The expedition team is governed by the Aberystwyth University, Professor Bryn Hubbard in particular, stating that "particular challenges" should be expected. The project will make use of a drill which concept was taken from a car wash drill. This piece of equipment is expected to pierce into the Khumbu glacier located at the bottom of Mt. Everest. The group will pursue their mission at an altitude of 5,000m (16,400ft), being optimistic to figure out the effect of climate change in Khumbu, BBC News reported.

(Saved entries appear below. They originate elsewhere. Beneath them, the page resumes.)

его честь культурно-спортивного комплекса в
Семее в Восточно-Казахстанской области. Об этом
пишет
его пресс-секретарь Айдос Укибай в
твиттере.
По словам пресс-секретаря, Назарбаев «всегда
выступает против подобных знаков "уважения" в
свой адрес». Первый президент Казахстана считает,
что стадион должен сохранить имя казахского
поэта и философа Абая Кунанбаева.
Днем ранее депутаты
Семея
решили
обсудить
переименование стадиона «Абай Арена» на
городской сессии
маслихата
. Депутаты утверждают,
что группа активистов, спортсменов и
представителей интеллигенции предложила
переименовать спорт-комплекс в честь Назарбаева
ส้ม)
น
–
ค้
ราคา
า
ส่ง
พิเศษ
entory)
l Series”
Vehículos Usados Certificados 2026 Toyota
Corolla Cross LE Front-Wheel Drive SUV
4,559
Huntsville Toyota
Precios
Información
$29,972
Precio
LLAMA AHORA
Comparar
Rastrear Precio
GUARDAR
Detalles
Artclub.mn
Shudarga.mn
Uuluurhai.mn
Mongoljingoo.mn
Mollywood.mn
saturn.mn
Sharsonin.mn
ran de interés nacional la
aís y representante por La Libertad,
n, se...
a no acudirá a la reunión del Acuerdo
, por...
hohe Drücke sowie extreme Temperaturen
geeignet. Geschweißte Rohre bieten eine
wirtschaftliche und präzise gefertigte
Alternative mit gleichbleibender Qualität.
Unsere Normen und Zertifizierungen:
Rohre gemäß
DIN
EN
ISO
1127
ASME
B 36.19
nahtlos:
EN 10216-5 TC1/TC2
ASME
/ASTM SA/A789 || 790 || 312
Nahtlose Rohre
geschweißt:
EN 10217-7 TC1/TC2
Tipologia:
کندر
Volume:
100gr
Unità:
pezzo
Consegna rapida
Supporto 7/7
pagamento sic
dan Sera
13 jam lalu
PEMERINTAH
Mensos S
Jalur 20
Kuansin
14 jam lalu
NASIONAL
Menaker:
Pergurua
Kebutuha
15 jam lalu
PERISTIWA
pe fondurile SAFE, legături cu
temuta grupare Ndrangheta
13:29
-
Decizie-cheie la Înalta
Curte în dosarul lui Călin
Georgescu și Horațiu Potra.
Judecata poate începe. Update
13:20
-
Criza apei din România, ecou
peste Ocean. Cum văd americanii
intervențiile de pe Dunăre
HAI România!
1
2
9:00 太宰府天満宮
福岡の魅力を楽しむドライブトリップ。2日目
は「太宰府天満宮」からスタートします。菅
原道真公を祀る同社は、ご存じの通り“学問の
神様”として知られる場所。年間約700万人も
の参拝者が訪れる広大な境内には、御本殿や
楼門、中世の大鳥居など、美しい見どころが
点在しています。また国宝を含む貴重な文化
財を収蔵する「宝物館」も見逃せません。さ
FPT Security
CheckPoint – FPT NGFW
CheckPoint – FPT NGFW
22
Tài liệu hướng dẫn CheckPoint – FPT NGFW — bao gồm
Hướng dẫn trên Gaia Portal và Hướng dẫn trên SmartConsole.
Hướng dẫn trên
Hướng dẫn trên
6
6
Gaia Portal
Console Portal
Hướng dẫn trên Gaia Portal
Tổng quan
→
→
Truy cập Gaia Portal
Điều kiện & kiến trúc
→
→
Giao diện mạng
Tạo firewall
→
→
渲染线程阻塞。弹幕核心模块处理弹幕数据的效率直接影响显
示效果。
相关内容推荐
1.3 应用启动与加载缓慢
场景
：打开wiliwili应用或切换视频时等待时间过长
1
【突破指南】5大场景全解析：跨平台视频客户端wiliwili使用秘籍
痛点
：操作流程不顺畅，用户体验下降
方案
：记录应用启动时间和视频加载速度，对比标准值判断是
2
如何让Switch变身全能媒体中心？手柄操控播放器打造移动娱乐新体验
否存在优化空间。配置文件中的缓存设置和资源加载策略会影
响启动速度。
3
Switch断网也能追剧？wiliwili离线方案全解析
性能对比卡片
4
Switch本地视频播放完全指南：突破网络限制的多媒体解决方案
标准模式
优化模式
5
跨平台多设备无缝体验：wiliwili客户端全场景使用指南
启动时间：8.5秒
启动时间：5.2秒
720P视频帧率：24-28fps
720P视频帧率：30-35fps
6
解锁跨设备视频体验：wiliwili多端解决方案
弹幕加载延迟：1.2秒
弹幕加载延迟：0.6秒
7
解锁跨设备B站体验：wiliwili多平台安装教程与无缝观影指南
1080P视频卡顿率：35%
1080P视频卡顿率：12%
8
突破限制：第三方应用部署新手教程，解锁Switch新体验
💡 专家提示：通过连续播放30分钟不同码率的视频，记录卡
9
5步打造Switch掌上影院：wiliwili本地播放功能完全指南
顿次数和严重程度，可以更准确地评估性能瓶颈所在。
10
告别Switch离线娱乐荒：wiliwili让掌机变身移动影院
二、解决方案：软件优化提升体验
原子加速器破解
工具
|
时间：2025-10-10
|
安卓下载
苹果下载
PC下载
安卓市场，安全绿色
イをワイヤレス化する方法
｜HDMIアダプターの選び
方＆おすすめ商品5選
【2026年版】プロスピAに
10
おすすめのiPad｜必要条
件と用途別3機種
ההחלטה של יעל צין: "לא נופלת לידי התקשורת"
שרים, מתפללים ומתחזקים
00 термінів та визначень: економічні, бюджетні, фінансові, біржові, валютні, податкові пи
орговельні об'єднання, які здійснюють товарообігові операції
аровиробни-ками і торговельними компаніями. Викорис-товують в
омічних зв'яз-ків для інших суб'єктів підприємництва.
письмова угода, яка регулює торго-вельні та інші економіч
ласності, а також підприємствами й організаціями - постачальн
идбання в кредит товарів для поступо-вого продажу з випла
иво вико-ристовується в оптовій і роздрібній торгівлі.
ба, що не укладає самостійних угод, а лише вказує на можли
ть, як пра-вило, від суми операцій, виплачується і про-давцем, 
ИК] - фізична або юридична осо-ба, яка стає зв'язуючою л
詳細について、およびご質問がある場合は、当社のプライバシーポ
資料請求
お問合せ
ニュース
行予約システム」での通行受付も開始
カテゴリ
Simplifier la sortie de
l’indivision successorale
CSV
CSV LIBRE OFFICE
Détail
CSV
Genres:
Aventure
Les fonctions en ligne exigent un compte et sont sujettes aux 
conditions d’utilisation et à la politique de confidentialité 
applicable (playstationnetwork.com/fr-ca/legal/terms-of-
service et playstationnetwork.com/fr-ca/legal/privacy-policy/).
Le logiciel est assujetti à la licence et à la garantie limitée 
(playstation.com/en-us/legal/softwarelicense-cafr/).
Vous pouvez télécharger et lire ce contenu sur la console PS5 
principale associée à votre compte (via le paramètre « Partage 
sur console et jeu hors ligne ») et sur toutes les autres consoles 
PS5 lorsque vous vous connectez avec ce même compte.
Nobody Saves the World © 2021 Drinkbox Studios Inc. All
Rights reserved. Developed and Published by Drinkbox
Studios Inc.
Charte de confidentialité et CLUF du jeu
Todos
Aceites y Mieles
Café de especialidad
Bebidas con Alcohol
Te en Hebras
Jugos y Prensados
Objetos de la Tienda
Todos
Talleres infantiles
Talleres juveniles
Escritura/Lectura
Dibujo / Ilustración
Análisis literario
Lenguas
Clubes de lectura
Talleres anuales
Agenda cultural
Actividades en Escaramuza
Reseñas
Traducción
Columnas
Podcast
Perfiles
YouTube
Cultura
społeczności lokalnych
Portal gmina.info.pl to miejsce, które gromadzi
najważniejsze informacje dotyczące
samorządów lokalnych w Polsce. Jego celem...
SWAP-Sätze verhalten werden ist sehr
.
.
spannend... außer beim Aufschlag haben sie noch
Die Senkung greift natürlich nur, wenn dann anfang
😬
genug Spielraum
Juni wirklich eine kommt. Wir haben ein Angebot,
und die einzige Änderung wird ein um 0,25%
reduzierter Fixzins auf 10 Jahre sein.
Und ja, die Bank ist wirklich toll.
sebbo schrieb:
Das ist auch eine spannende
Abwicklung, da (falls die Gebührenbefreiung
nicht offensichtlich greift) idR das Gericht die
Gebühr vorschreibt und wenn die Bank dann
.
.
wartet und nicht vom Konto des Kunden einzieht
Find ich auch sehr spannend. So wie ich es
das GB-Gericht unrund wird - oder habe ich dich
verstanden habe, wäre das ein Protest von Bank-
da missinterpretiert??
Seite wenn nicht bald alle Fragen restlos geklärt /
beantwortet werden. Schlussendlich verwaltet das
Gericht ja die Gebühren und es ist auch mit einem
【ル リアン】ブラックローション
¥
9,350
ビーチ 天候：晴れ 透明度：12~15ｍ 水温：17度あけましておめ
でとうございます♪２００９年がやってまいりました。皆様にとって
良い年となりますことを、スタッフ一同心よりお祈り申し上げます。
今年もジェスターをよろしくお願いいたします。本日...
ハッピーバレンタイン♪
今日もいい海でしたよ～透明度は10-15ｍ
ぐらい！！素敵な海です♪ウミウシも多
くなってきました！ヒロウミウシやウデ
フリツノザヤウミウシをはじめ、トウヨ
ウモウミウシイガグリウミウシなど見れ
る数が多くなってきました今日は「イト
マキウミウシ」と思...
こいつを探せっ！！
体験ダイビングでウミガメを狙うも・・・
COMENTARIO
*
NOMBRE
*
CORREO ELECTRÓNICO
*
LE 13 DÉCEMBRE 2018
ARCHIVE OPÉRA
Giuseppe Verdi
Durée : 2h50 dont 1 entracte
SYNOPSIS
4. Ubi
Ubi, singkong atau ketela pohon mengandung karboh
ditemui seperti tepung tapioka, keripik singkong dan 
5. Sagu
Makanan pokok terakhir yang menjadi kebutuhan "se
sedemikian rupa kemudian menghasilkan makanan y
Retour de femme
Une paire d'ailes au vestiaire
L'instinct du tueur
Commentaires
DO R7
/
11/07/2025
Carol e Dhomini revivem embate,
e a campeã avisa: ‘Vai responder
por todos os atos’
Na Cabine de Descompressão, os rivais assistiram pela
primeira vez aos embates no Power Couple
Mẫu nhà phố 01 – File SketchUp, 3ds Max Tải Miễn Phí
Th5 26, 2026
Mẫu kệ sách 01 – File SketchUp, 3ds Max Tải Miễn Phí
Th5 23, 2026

"Working in the field is challenging at best, but this mission presents some particular challenges. We don't know how well our equipment will perform at altitude, let alone how we will be able to contend with the thin air," according to Professor Hubbard.
His team will be joined by Professor Duncan Quincey from Leeds University saying that determining what happens with the glaciers is integral to forecasting its reaction to climate change.
Khumbu glacier is about 10 miles long and is situated in Nepal's northeastern region. It has an elevation of formidable as 7,600 meters or 25,000 feet down to 4,900 meters that are equivalent to 16,000 feet. Climbers generally traverse this glacier as their gateway to the Everest's base camp.
Glacierworks adds that Khumbu glacier is the highest glacier on planet Earth. Its icefall is very famous to climbers as they generally traverse this glacier as their gateway to the Everest's base camp.
A helicopter will make several trips to airlift half of the equipment to the Khumbu glacier which weigh 1,500 kilograms. The other half of the EverDrill team's equipment will be brought by Sherpas and their yaks.
The drill will create a jet of hot water with a pressure that is sufficiently high enough to pierce through Tarmacadam. It will run on three Honda generators that could possibly work at 50 percent efficiency rate because of lack of oxygen. However, the scientists are optimistic that the said project on the Khumbu glacier drilling will shed some light on how it reacts to climate change.